- [Document excerpt]:

*** Begin section ***

How about no need auto add to array? I just need the Pattern Matching regex, thanks! –  Ivan Oct 15 '10 at 15:32

3 Answers 3

Not sure of what you want, so here goes:

Option 1a

This will return a String[] containing elements:

[ "aaa,bbb",
  "ccc,ddd",
  "eee,fff" ]

if you call this with your original string:

  public static String[] split1(String source) {
    final ArrayList<String> res = new ArrayList<String>();

    if (source != null) {
      source = source.trim();
      if (source.startsWith("{") && source.endsWith("}")) {
        final Pattern p = Pattern.compile("\\{([^}]+)\\}[,]?");
        final Matcher m = p.matcher(source.substring(1).substring(0, source.length() - 2));

        while (m.find()) {
          res.add(m.group(1));
        }
      }
    }
    return (res.toArray(new String[res.size()]));
  }

Option 1b

EDIT: this is slightly simpler than 1a, for the same result:

public static String[] split3(final String source) {
  final ArrayList<String> res = new ArrayList<String>();

  if (source != null) {
    final Pattern p = Pattern.compile("\\{(([^{}]+)[,]?)+\\}");
    final Matcher m = p.matcher(source.trim());

    while (m.find()) {
      res.add(m.group(2));
    }
  }
  return (res.toArray(new String[res.size()]));
}

Option 2a

This will return a String[][] containing elements:

[ [ "aaa", "bbb" ],
  [ "ccc", "ddd" ],
  [ "eee", "fff" ] ]

if you call this with your original string:

  public static String[][] split2(String source) {
    final ArrayList<String[]> res = new ArrayList<String[]>();

    if (source != null) {
      source = source.trim();
      if (source.startsWith("{") && source.endsWith("}")) {
        final Pattern p = Pattern.compile("\\{([^}]+)\\}[,]?");
        final Matcher m = p.matcher(source.substring(1).substring(0,
            source.length() - 2));

        while (m.find()) {
          res.add(m.group(1).split(","));
        }
      }
    }
    return (res.toArray(new String[res.size()][]));
  }

Option 2b

EDIT: this is slightly simpler than 2a, for the same result:

public static String[][] split4(final String source) {
  final ArrayList<String[]> res = new ArrayList<String[]>();

  if (source != null) {
    final Pattern p = Pattern.compile("\\{(((\\w+),(\\w+))[,]?)+\\}");
    final Matcher m = p.matcher(source.trim());

    while (m.find()) {
      res.add(new String[] {
          m.group(3),
          m.group(4)

*** End section ***

Stored data entries
*** Begin section ***

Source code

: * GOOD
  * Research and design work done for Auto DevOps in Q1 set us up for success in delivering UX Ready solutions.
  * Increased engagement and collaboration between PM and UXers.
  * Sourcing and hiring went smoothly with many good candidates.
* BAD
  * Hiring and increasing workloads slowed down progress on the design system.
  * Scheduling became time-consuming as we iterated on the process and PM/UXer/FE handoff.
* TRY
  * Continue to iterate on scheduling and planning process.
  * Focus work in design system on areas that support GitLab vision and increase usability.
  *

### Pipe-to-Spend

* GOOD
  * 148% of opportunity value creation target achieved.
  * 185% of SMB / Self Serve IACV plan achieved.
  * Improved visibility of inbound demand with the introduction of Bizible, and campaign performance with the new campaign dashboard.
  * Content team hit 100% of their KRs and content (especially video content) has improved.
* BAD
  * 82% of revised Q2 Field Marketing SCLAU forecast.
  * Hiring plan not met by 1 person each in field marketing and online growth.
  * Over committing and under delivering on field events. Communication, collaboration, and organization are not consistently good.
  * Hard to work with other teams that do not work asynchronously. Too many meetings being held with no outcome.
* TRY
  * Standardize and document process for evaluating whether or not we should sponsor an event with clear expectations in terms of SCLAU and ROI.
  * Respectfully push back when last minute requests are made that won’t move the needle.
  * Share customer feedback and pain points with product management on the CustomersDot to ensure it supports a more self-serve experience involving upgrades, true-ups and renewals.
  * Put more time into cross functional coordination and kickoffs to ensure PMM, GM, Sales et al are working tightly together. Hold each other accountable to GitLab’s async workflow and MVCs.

*** End section ***

- [Assigned task 1]:
Using the forum thread on splitting a string with Java regex, decide whether each statement agrees with it: (a) Option 1b gives the same result as Option 1a; (b) Option 2a returns a String[]; (c) the method split3 adds m.group(1) to its result list. Answer yes or no for each, quoting the words of the thread that decide it.
- [Assigned task 2]:
List every Java method name defined in the forum thread on splitting a string with regex, in the order they appear.
- [Assigned task 3]:
Continue the forum thread on splitting a string with Java regex from its last line shown.

- [Exercise answer 1]:
(a) Yes: "EDIT: this is slightly simpler than 1a, for the same result:"
(b) No: "This will return a String[][] containing elements:"
(c) No: "res.add(m.group(2));"

- [Exercise answer 2]:
split1, split3, split2, split4

- [Exercise answer 3]:
      });
    }
  }
  return (res.toArray(new String[res.size()][]));
}

Here's a main method for testing:

public static void main(String[] args) {
  final String TEST = "{{aaa,bbb},{ccc,ddd},{eee,fff}}";

  System.out.println("split1 (Option 1a)");
  for (final String str : split1(TEST)) {
    System.out.println(str);
  }

  System.out.println("split2 (Option 2a)");
  for (final String[] strs : split2(TEST)) {
    System.out.println(Arrays.toString(strs));
  }

  System.out.println("split3 (Option 1b)");
  for (final String str : split3(TEST)) {
    System.out.println(str);
  }

  System.out.println("split4 (Option 2b)");
  for (final String[] strs : split4(TEST)) {
    System.out.println(Arrays.toString(strs));
  }
}
share|improve this answer

String has a split(String regex) method that might prove useful. It returns a String[].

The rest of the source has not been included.